Core units - Master of Medicine, Master of Science in Medicine only

OPSC5005 Treatise

Credit points: 12 Teacher/Coordinator: Prof John Grigg, A/Prof Samantha Fraser-Bell, Dr Con Petsoglou and Prof Peter McCluskey Session: Semester 1,Semester 2 Classes: Supervision Prerequisites: OPSC5001 and OPSC5002 and OPSC5003 Assessment: 10,000 - 20,000 word treatise (100%) Mode of delivery: Supervision
The treatise is a formal academic composition on work performed during the student's candidature from a supervised project that contains between 10,000-20,000 words. The format of the project may be of a systematic review of the literature, a case series, short clinical trial, survey or other project acceptable to the unit of study coordinator. On completion of this unit of study the successful student will be able to undertake a medical/scientific project and follow it to its completion, work constructively under formal academic supervision, display scientific thinking and apply this to ophthalmology, and attempt to publish their treatise or learn how to publish their work. Successful students can demonstrate to the examiners that they have a detailed and comprehensive knowledge of one area in the basic ophthalmic sciences or clinical ophthalmology.

Stream core units

OPSC5036 Practical Oculoplastic Surgery

This unit of study is not available in 2020

Credit points: 6 Teacher/Coordinator: Clinical Associate Professor Raf Ghabrial Session: Intensive November Classes: Intensive on campus Prerequisites: OPSC5001 and OPSC5002 and OPSC5034 Corequisites: OPSC5035 Assumed knowledge: Students undertaking this unit of study must have advanced specialty training with RANZCO qualifications or equivalent.

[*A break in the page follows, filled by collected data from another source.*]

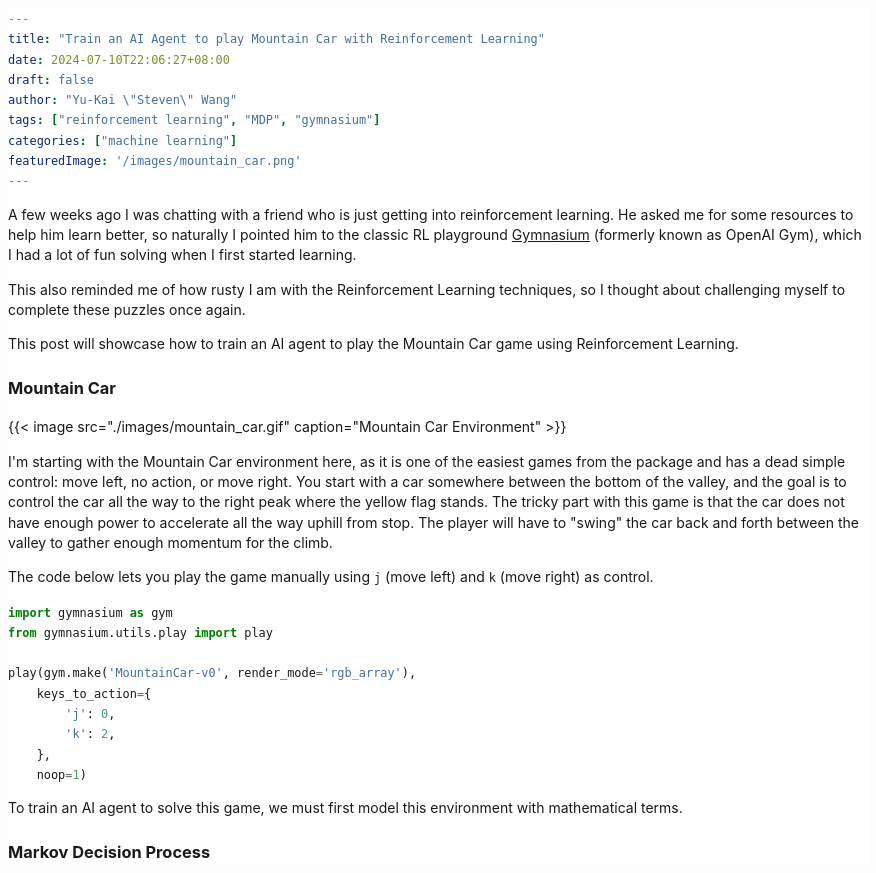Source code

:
 ```yaml
---
title: "Train an AI Agent to play Mountain Car with Reinforcement Learning"
date: 2024-07-10T22:06:27+08:00
draft: false
author: "Yu-Kai \"Steven\" Wang"
tags: ["reinforcement learning", "MDP", "gymnasium"]
categories: ["machine learning"]
featuredImage: '/images/mountain_car.png'
---
```


A few weeks ago I was chatting with a friend who is just getting into reinforcement learning. 
He asked me for some resources to help him learn better, so naturally I pointed him to the classic RL playground [Gymnasium](https://gymnasium.farama.org/index.html) (formerly known as OpenAI Gym), which I had a lot of fun solving when I first started learning. 

This also reminded me of how rusty I am with the Reinforcement Learning techniques, so I thought about challenging myself to complete these puzzles once again.

This post will showcase how to train an AI agent to play the Mountain Car game using Reinforcement Learning.

### Mountain Car

{{< image src="./images/mountain_car.gif" caption="Mountain Car Environment" >}}

I'm starting with the Mountain Car environment here, as it is one of the easiest games from the package and has a dead simple control: move left, no action, or move right. 
You start with a car somewhere between the bottom of the valley, and the goal is to control the car all the way to the right peak where the yellow flag stands.
The tricky part with this game is that the car does not have enough power to accelerate all the way uphill from stop. 
The player will have to "swing" the car back and forth between the valley to gather enough momentum for the climb.

The code below lets you play the game manually using `j` (move left) and `k` (move right) as control.

```python
import gymnasium as gym
from gymnasium.utils.play import play

play(gym.make('MountainCar-v0', render_mode='rgb_array'), 
    keys_to_action={
        'j': 0,
        'k': 2,
    }, 
    noop=1)
```

To train an AI agent to solve this game, we must first model this environment with mathematical terms.

### Markov Decision Process
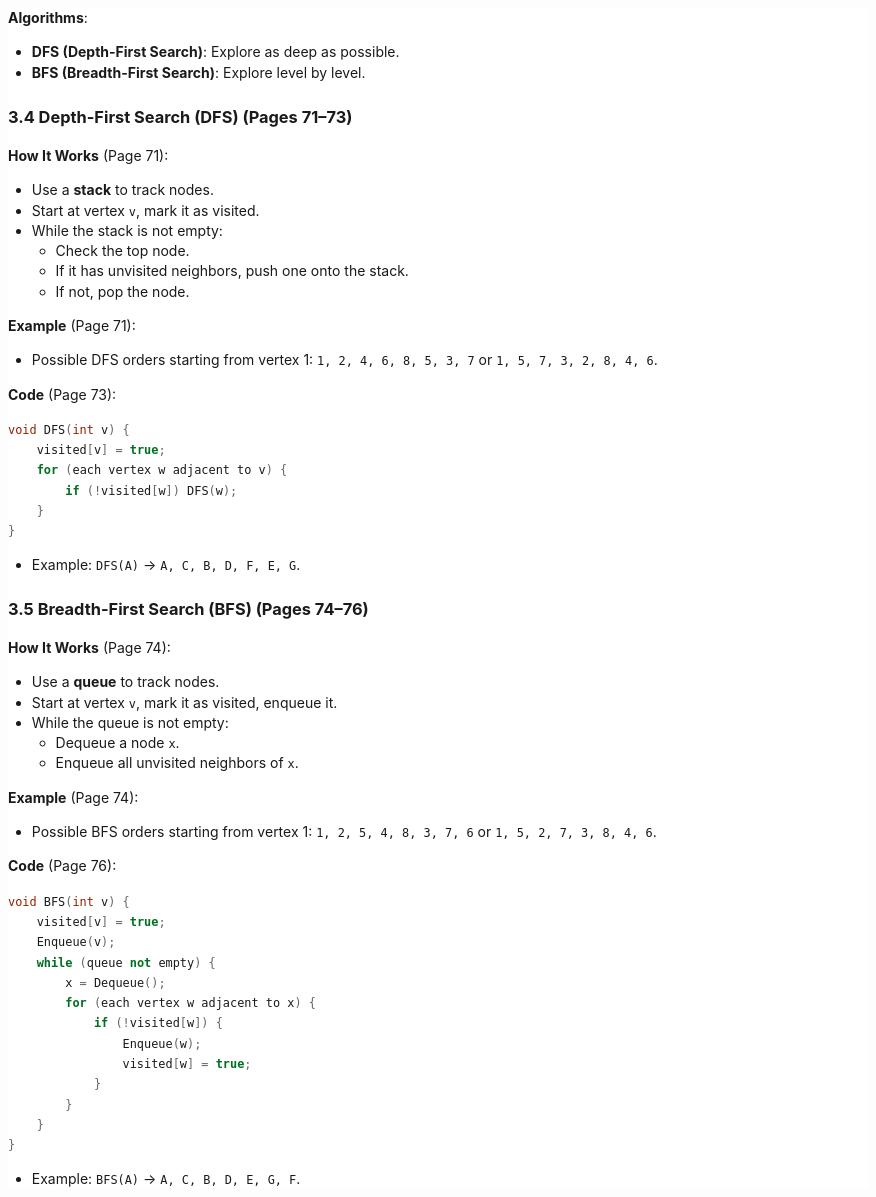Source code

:**Algorithms**:
- **DFS (Depth-First Search)**: Explore as deep as possible.
- **BFS (Breadth-First Search)**: Explore level by level.

### **3.4 Depth-First Search (DFS) (Pages 71–73)**

**How It Works** (Page 71):
- Use a **stack** to track nodes.
- Start at vertex `v`, mark it as visited.
- While the stack is not empty:
  - Check the top node.
  - If it has unvisited neighbors, push one onto the stack.
  - If not, pop the node.

**Example** (Page 71):
- Possible DFS orders starting from vertex 1: `1, 2, 4, 6, 8, 5, 3, 7` or `1, 5, 7, 3, 2, 8, 4, 6`.

**Code** (Page 73):
```cpp
void DFS(int v) {
    visited[v] = true;
    for (each vertex w adjacent to v) {
        if (!visited[w]) DFS(w);
    }
}
```
- Example: `DFS(A)` → `A, C, B, D, F, E, G`.

### **3.5 Breadth-First Search (BFS) (Pages 74–76)**

**How It Works** (Page 74):
- Use a **queue** to track nodes.
- Start at vertex `v`, mark it as visited, enqueue it.
- While the queue is not empty:
  - Dequeue a node `x`.
  - Enqueue all unvisited neighbors of `x`.

**Example** (Page 74):
- Possible BFS orders starting from vertex 1: `1, 2, 5, 4, 8, 3, 7, 6` or `1, 5, 2, 7, 3, 8, 4, 6`.

**Code** (Page 76):
```cpp
void BFS(int v) {
    visited[v] = true;
    Enqueue(v);
    while (queue not empty) {
        x = Dequeue();
        for (each vertex w adjacent to x) {
            if (!visited[w]) {
                Enqueue(w);
                visited[w] = true;
            }
        }
    }
}
```
- Example: `BFS(A)` → `A, C, B, D, E, G, F`.
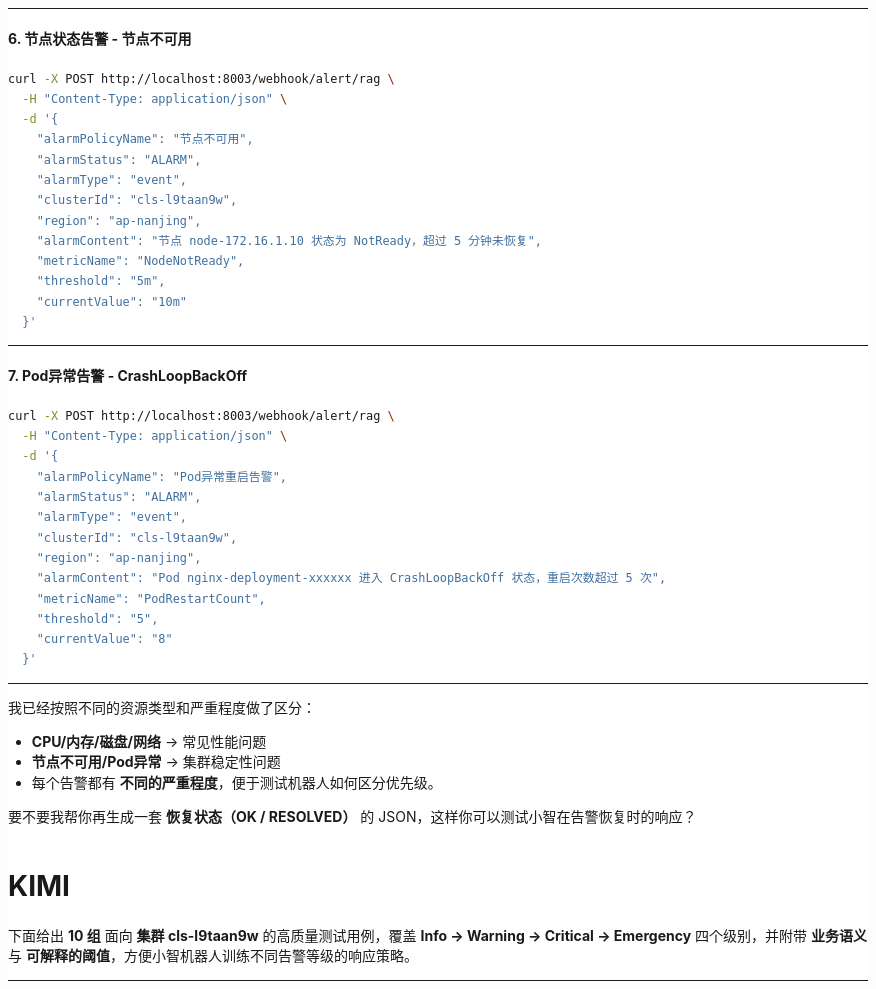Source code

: ------

#### 6. **节点状态告警 - 节点不可用**

```bash
curl -X POST http://localhost:8003/webhook/alert/rag \
  -H "Content-Type: application/json" \
  -d '{
    "alarmPolicyName": "节点不可用",
    "alarmStatus": "ALARM",
    "alarmType": "event",
    "clusterId": "cls-l9taan9w",
    "region": "ap-nanjing",
    "alarmContent": "节点 node-172.16.1.10 状态为 NotReady，超过 5 分钟未恢复",
    "metricName": "NodeNotReady",
    "threshold": "5m",
    "currentValue": "10m"
  }'
```

------

#### 7. **Pod异常告警 - CrashLoopBackOff**

```bash
curl -X POST http://localhost:8003/webhook/alert/rag \
  -H "Content-Type: application/json" \
  -d '{
    "alarmPolicyName": "Pod异常重启告警",
    "alarmStatus": "ALARM",
    "alarmType": "event",
    "clusterId": "cls-l9taan9w",
    "region": "ap-nanjing",
    "alarmContent": "Pod nginx-deployment-xxxxxx 进入 CrashLoopBackOff 状态，重启次数超过 5 次",
    "metricName": "PodRestartCount",
    "threshold": "5",
    "currentValue": "8"
  }'
```

------

我已经按照不同的资源类型和严重程度做了区分：

- **CPU/内存/磁盘/网络** → 常见性能问题
- **节点不可用/Pod异常** → 集群稳定性问题
- 每个告警都有 **不同的严重程度**，便于测试机器人如何区分优先级。

要不要我帮你再生成一套 **恢复状态（OK / RESOLVED）** 的 JSON，这样你可以测试小智在告警恢复时的响应？

# KIMI

下面给出 **10 组** 面向 **集群 cls-l9taan9w** 的高质量测试用例，覆盖 **Info → Warning → Critical → Emergency** 四个级别，并附带 **业务语义** 与 **可解释的阈值**，方便小智机器人训练不同告警等级的响应策略。  

---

Consideration will be give to RACS and dermatology advance trainees. Assessment: Online surgical logbook (40%) and observed structured clinical exam (60%) Mode of delivery: Block mode
Note: Department permission required for enrolment
Note: Students should contact the discipline directly for permission to enrol. The PG Coordinator will email Student Services to notify them of students who have permission.
This unit of study provides candidates with the practical experience and knowledge necessary to assess and perform oculoplastic surgery. This is a mentor-based programme with students supervised in a number of clinical and laboratory environments. Emphasis is on pre-operative investigation, surgical skill and post-operative management. Students are required to observe and perform and extra-ocular surgical techniques relevant to oculoplastic surgery. Students rotate through a number of oculoplastic surgical practices and observe oculoplastic surgery taking place using a number of different oculoplastic surgical systems. Further candidates will have to attend a number of wet lab sessions designed for practicing oculoplastic surgical techniques on artificial, animal or human eyes. A logbook of observed and performed surgeries will be kept and used for assessment. Surgical mentors will be allocated and provide the appropriate training in specific oculoplastic operations.
Textbooks
A Manual of Systematic Eyelid Surgery by J. R. O. Collin MA MB Bchir FRCS FRCOphth DO (3rd edition 2006); Colour Atlas of Ophthalmic Plastic Surgery, by AG Tyers and JRO Collin (3rd edition 2007); Unfavourable Results in Eyelid and Lacrimal Surgery by Joseph A. Mauriello, Jr. (2000).